Tense tension in the region. President Trump said last week that he was on the verge of launching an attack on Iran after his troops shot down a US surveillance drone in the Strait of Hormuz. The United States has also accused Iran of using magnetic screw mines to attack petrochemical tankers in the Gulf of Oman – which Tehran denies.
The US Air Force announced on Friday that they had their most advanced fighter jet, the F-22 Raptor, It was the first time that "American forces and interests were defended". The day before, pictures of planes were released that landed at Al Udeid Air Base in Qatar.
The United States withdrew last year from the Obama-era nuclear deal between Tehran and six world powers. Trump, who calls the deal "lazy," has since reintroduced all sanctions and imposed more, paralyzing the Iranian economy.

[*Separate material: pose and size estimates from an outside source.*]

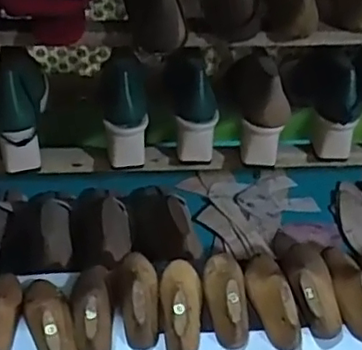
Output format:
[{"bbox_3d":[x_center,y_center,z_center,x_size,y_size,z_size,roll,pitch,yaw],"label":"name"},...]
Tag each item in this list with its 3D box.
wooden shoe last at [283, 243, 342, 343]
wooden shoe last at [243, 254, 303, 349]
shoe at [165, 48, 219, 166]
[{"bbox_3d":[0.162,0.138,0.773,0.059,0.058,0.139,-2,41,-5],"label":"wooden shoe last"},{"bbox_3d":[0.113,0.149,0.756,0.051,0.057,0.135,-6,42,-10],"label":"wooden shoe last"},{"bbox_3d":[0.020,-0.091,0.803,0.068,0.148,0.062,-15,13,-19],"label":"shoe"}]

The remaining signers have tried to keep the deal alive. However, Iran has stated that it should no longer be bound by the terms of the agreement as it can not benefit as long as international companies are concerned about violations of US sanctions. Great Britain, France and Germany have sought to introduce a complicated barter system to enable European companies to continue their trade with Iran and to persuade it to comply with the agreement. After a meeting of the remaining signatories on Friday in Vienna, the European Union announced that the barter system is operational. Iran had initially welcomed this step as a "positive step" that it would "study".
On Saturday, an unnamed "informed source" cited by Fars pointed out that the European system had failed.
Trying "not to meet our demands," said the official. "Iran is determined to cut its commitments, and the limit of 300 kg of enriched uranium will soon be exceeded."
The official Iranian news agency IRNA made no similar statements. An article published by Tasnim, a news agency near Iranian hardliners, questioned whether Iranian President Hassan Rouhani would "fall for the European lollipop again," suggesting that there may still be some debate in the Islamic Republic gives how to react.
There are "concerns" that the Iranian government will fall for the "deficient" step and withdraw from its ultimatum to reduce its obligations to the nuclear deal, Tasnim's article said.
The barter system is limited in scope and aims to enable small and medium-sized enterprises to trade with Iran, with a focus on essential non-sanctioned medicines and humanitarian goods.
However, Iran has argued that it should sell oil as well.
Brian Hook, US Special Representative for Iran, told reporters in London on Friday that every country that buys Iranian oil must be sanctioned.
Iran had previously threatened to exceed its stockpile limits by Thursday before appearing to wait for the results of the Friday meeting in Vienna.